RECORD SET Start Marker

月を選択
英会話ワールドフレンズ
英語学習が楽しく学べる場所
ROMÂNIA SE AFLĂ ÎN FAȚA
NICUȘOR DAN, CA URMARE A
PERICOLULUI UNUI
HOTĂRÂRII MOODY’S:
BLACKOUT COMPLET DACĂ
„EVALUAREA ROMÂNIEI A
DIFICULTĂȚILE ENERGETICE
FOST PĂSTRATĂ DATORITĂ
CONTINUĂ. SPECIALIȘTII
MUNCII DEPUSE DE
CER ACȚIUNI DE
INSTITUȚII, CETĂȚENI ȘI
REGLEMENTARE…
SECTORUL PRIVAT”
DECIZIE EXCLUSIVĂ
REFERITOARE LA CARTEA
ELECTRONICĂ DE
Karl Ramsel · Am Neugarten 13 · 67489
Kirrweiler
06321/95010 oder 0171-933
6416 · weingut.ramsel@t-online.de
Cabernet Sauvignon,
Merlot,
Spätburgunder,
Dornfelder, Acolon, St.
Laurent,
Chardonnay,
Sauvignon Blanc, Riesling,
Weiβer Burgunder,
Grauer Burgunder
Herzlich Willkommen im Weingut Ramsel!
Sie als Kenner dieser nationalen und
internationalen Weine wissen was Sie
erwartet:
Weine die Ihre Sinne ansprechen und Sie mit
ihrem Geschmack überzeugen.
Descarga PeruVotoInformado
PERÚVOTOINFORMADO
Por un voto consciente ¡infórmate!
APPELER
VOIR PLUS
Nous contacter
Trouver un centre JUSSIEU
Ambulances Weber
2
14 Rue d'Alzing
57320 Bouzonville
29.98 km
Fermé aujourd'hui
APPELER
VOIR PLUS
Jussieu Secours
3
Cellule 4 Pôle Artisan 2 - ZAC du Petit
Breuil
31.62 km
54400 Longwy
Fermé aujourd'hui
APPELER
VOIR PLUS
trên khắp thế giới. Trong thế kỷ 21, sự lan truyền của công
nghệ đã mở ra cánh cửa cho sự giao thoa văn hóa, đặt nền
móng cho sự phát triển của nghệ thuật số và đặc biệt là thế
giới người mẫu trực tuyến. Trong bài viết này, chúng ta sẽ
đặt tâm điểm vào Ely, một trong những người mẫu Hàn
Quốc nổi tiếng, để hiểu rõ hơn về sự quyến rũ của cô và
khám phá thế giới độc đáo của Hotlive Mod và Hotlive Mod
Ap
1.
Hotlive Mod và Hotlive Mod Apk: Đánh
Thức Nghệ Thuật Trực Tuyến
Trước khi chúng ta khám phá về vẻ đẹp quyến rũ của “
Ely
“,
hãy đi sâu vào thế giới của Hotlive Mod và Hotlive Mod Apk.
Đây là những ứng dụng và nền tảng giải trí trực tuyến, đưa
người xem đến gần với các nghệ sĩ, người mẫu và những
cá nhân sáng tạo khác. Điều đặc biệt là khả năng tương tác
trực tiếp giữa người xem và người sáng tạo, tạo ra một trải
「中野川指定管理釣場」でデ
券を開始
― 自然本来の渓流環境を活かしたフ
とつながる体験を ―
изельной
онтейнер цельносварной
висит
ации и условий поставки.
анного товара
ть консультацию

RECORD SET End Marker

Lines that hold "người" are the ones to copy, so pick each out from the data.

giới người mẫu trực tuyến. Trong bài viết này, chúng ta sẽ
đặt tâm điểm vào Ely, một trong những người mẫu Hàn
người xem đến gần với các nghệ sĩ, người mẫu và những
trực tiếp giữa người xem và người sáng tạo, tạo ra một trải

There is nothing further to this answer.